Even a company whose business is leadership needs to re-evaluate the effectiveness of its product.

That was the situation faced by the Ken Blanchard Companies less than two years ago, when “we were kind of losing steam,” according to Howard Farfel, president of the business founded in 1979 by Dr. Ken Blanchard, the servant-leadership guru and author of “The One-Minute Manager.”

Howard Farfel, president of the Ken Blanchard Companies, was this week's speaker in the KBCOB Leadership Series

Howard Farfel, president of the Ken Blanchard Companies, was this week’s speaker in the KBCOB Leadership Series

Farfel, the guest speaker Tuesday night in the second installment of the KBCOB Leadership Series, said the family-owned business decided to take a hard look at itself. The Ken Blanchard Companies employs more than 300 researchers, consultants and facilitators in San Diego and around the world. Its clients and partners include Coca-Cola, Nissan, Apple, American Express, Wells Fargo and Grand Canyon University, where the business college bears Blanchard’s name.

An expert in innovation was retained to help with the process, Farfel said, and an intense re-examination began with the mission statement (“Unleash the potential and power of people and organizations for the greater good”) and values (ethical behavior, relationships, success, learning). The firm was interested in meeting a growing demand for customized learning, along with accommodating the diverse needs of small companies and multinational organizations. It wanted to become more effective in using new technology.
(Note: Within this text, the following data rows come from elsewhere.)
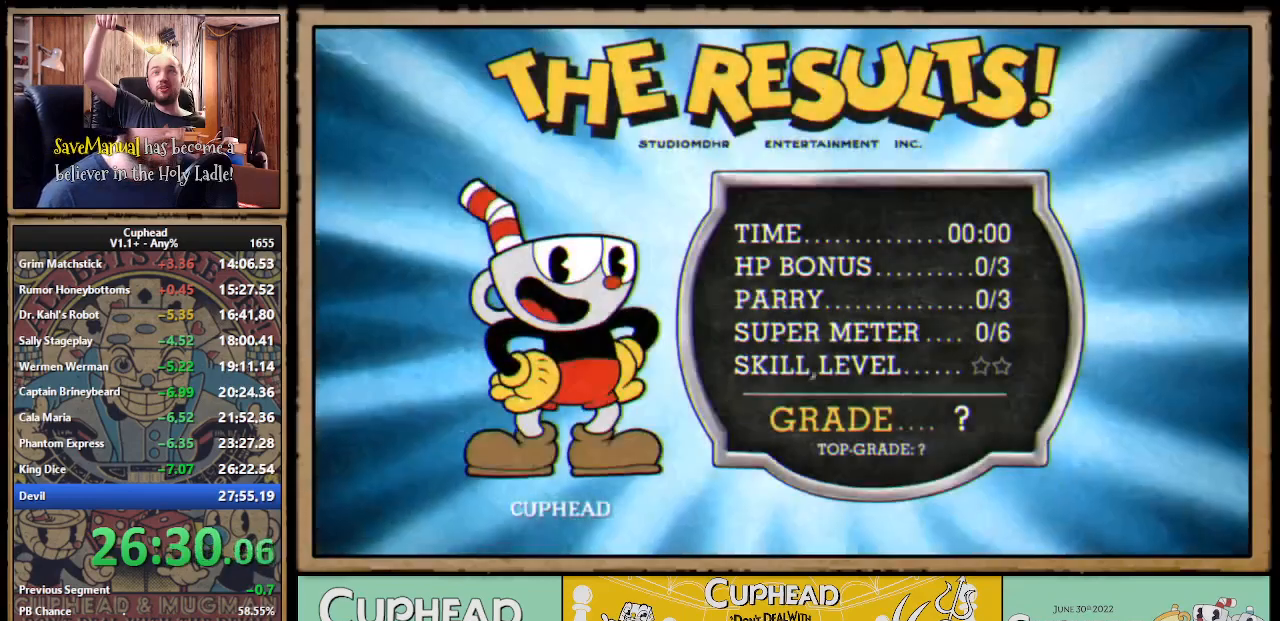
{"buttons": [], "right_stick": "center", "events": [[17, "A", "down"], [33, "A", "up"], [150, "A", "down"], [167, "A", "up"], [183, "A", "down"], [233, "A", "up"], [250, "A", "down"], [267, "A", "up"], [317, "A", "down"], [333, "A", "up"], [350, "A", "down"], [367, "A", "up"], [383, "A", "down"], [400, "A", "up"]]}
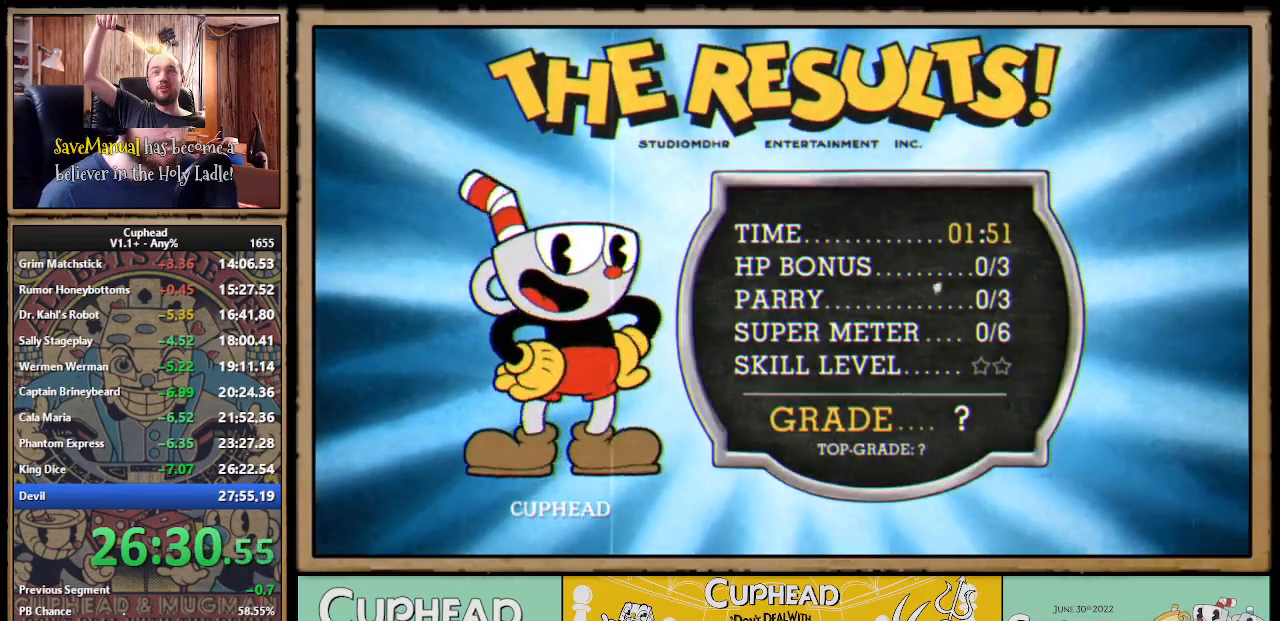
{"buttons": [], "right_stick": "center", "events": [[17, "A", "down"], [67, "A", "up"], [83, "A", "down"], [100, "A", "up"], [183, "A", "down"], [200, "A", "up"], [217, "A", "down"], [233, "A", "up"], [317, "A", "down"], [333, "A", "up"], [350, "A", "down"], [400, "A", "up"], [417, "A", "down"], [433, "A", "up"], [483, "A", "down"], [500, "A", "up"]]}
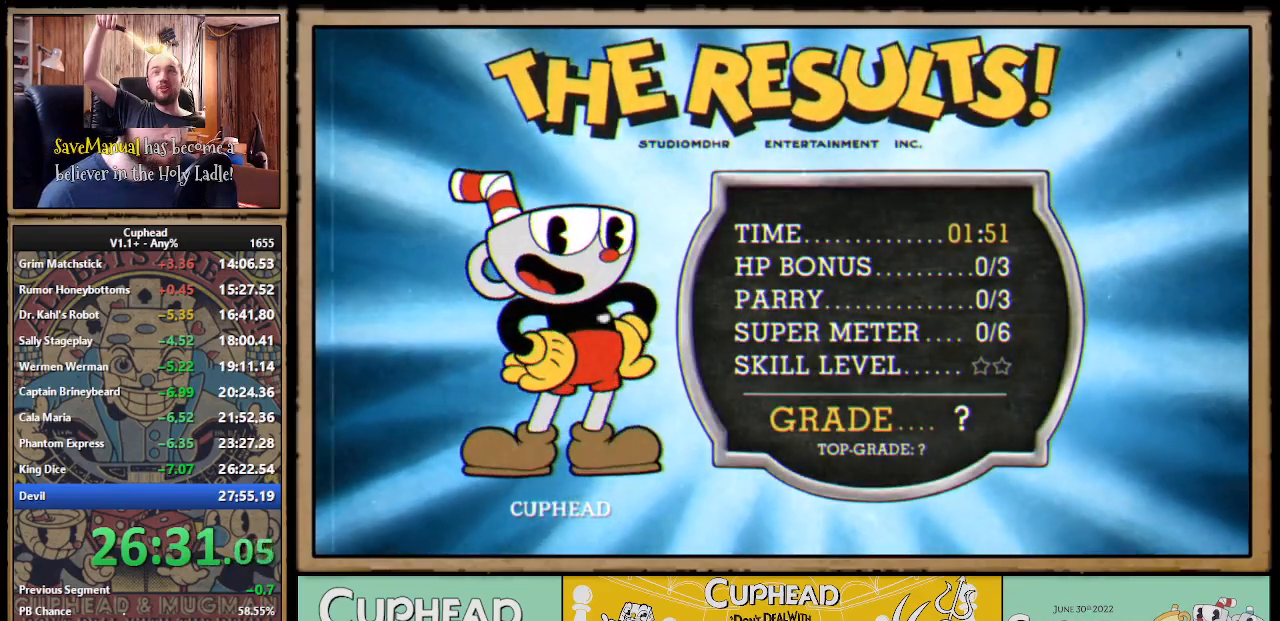
{"buttons": [], "right_stick": "center", "events": [[17, "A", "down"], [33, "A", "up"], [50, "A", "down"], [67, "A", "up"], [150, "A", "down"], [167, "A", "up"], [183, "A", "down"], [200, "A", "up"], [217, "A", "down"], [233, "A", "up"], [250, "A", "down"], [267, "A", "up"], [333, "A", "down"], [400, "A", "up"], [417, "A", "down"], [433, "A", "up"], [467, "A", "down"], [483, "A", "up"]]}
“One model wasn’t working anymore,” said Farfel, who has been with Blanchard for 13 years.

As part of the process, he said, key issues were identified, research was performed, readiness for change was assessed and large-group input was solicited from Blanchard employees. Strengths were seen as creativity, a consensus orientation, moderate risk-taking and high cause motivation. A weakness was inconsistent follow-through on ideas.

Three “stages” of the business — mature, growth and creation — helped in the ranking of priorities. Traditional training, which long has been the company’s calling card, was considered mature and in need of less attention than potential growth areas such as government and global leadership. E-learning and education fell into the creation category, relatively new in development.

“I think we’re on our way to success,” said Farfel, adding that an accurate determination of readiness is the most important aspect of change.

He said it’s not always easy being a leader in a leadership company.

“My most challenging thing is modeling all the things we teach,” Farfel said. “It’s not like people are trying to catch me slipping up. But there is a standard that Ken and the company have set.”